BEIJING, April 27-- As southeast Asian leaders gather in Kuala Lumpur on Monday for a summit critical to their bloc's goal of forging a regional community, the Philippineshas been making a racket of strident background noise that threatens to drown out the rallying cry.
The repeated hyping by Philippine officials of the South China Seaissue is nothing but a plot to hoodwink the entire Association of Southeast Asian Nations (ASEAN) into acting as a cat's-paw in Manila's futile fight for its unfounded claims.
That trick is doomed. The 10-member union, which has built its striking edifice today on a tradition of strategic statesmen prevailing over parochial politicians, has never allowed itself to be reduced to the dupe of some self-centered troublemakers, and the chance for it to discard that indispensable custom is virtually nil.
In an admirable manifestation of its commitment to the time-honored ethos and to the grand vision of regional integration, the ASEAN chair this year, Malaysia, has vowed to focus the summit on the real priority, community-building, which has entered the home stretch.
The other clear-eyed and far-sighted in the ASEAN team need to help their host prevent their pivotal meeting from being hijacked by one headstrong member and derailed from the right track to the detriment of the whole region's interests.
It is not that the bloc should now throw anyone overboard. Unity and compromise form the bedrock of integration. It is just that ASEAN leaders need to steer clear of bad concessions and preclude the squeaky wheel from misleading them into misspending the oil.
For starters, ASEAN is not a party in any of the complicated South China Sea disputes. Thus it is perfectly logical and highly advisable that it refrain from entangling itself in individual rows, which should be unraveled by those directly involved.

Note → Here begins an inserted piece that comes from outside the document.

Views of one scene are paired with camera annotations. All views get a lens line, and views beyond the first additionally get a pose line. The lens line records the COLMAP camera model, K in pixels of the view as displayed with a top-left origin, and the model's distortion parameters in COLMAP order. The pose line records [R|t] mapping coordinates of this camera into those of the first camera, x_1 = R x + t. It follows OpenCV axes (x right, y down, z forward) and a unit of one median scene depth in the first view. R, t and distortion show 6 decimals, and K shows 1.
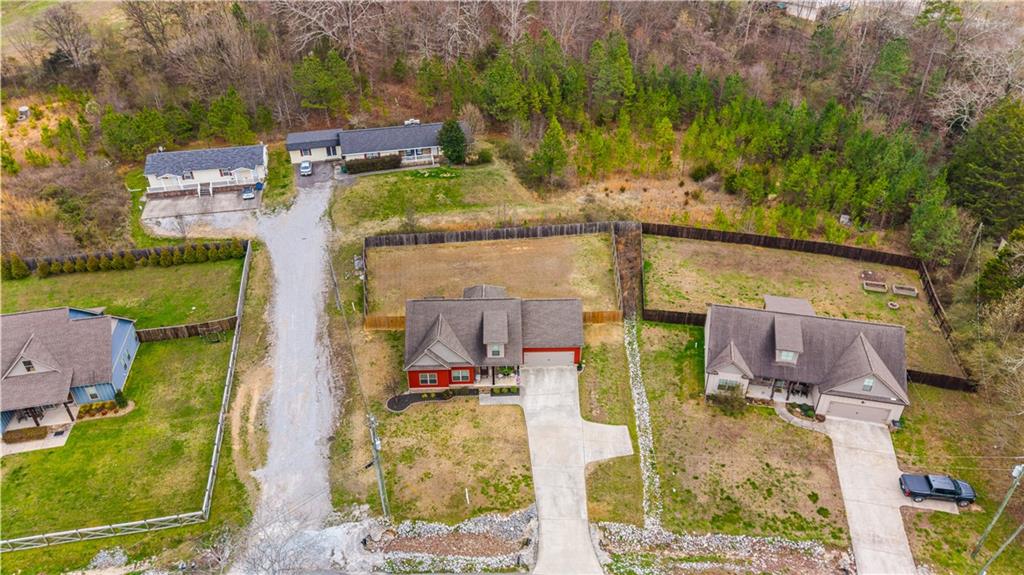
lens RADIAL K [[688.8, 0, 513.6], [0, 688.8, 284.3], [0, 0, 1]] dist [0.004065, -0.001343]
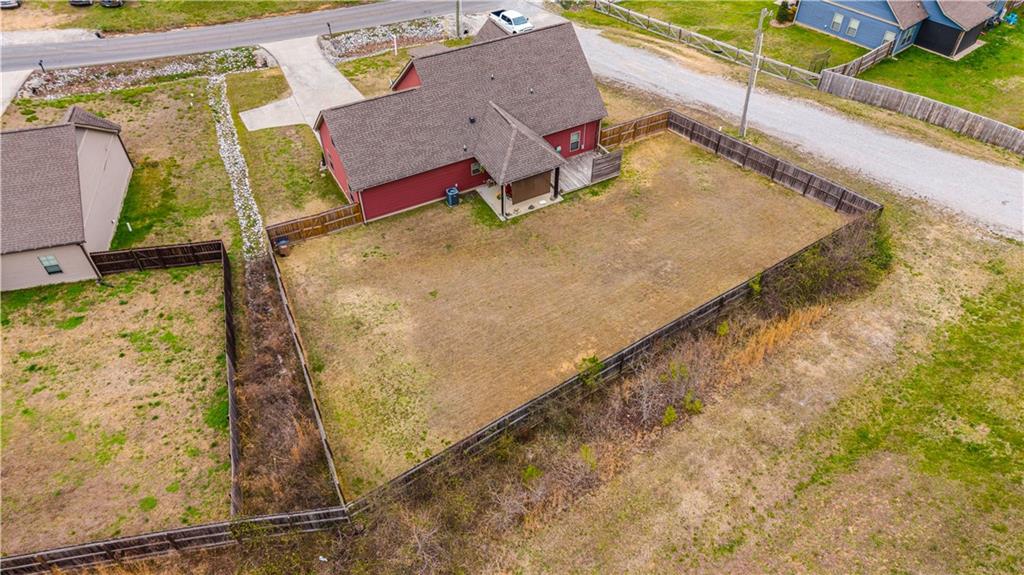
lens RADIAL K [[688.8, 0, 513.6], [0, 688.8, 284.3], [0, 0, 1]] dist [0.004065, -0.001343]
pose [[-0.893341, 0.315701, -0.319803, 0.196748], [-0.237533, 0.272378, 0.932410, -0.543572], [0.381470, 0.908924, -0.168337, 1.375241]]
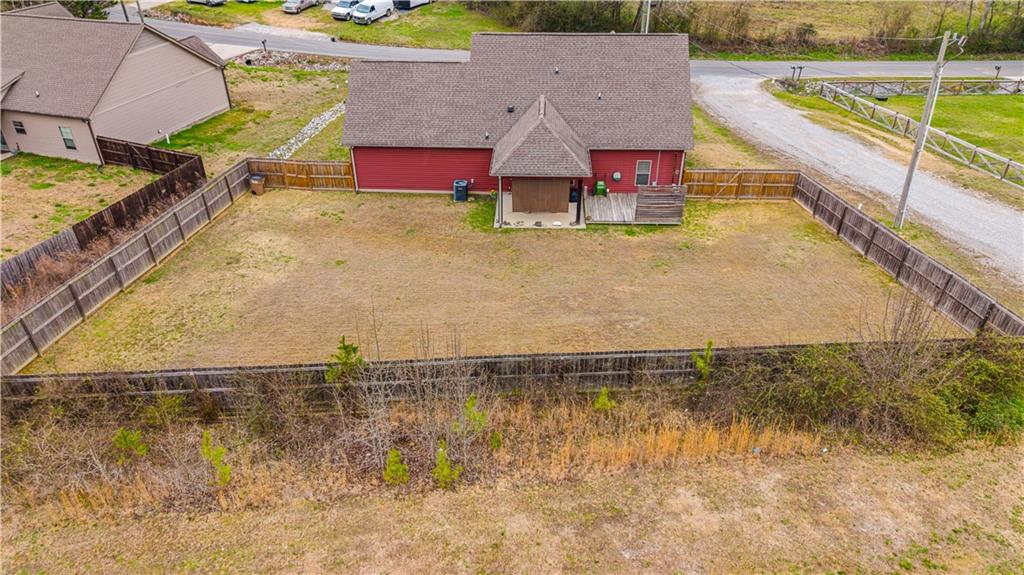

That does not mean that ASEAN has nothing to do with the South China Sea issue. On the contrary, like China it has a high stake in keeping the vital body of water calm and placid. For that it has a ready partner in Beijing, which has pledged to work with ASEAN to safeguard South China Sea peace and security and formulate a code of conduct.
Meanwhile, Manila's recent finger-pointing over China's island reclamation in South China Sea is just thief shouting thief. It is the Philippines' illegal occupation of some of China's Nansha Islands that lies at the root of the bilateral dispute. Its calculation that the crying baby gets the milk cannot fool any sober mind.
On the other hand, building better infrastructure on Nansha Islands will enable China to better fulfill its international obligations in the South China Sea, one of the world's busiest sea lanes, in such areas as maritime rescue, marine research and meteorological observation, not to mention that such construction falls totally within China's sovereignty.
Indeed, ASEAN and China -- economically intertwined, culturally affinitive and both committed to common development and regional prosperity -- have more important business to do. They have agreed to seize "the diamond decade" to further boost win-win cooperation.
Among the priorities are upgrading their free trade area and promoting negotiations on the broader Regional Comprehensive Economic Partnership. The two sides need to make sustained joint efforts to achieve their goal of lifting bilateral trade to one trillion U.S. dollars by 2020.
On top of that, with ASEAN sitting on a hub of the ancient Maritime Silk Road, the China-proposed 21st Century Maritime Silk Road initiative is infusing bilateral cooperation as well as ASEAN integration with new opportunities and fresh vigor. And the fact that all its 10 members have become the founding members of the Asian Infrastructure Investment Bank marks a good start.
Thus now is a time for ASEAN to set the eyes on the big picture of community-building and advance integration and development for the benefit of both the bloc itself and the broader region. It is no time to allow someone to put a stick in the wheels.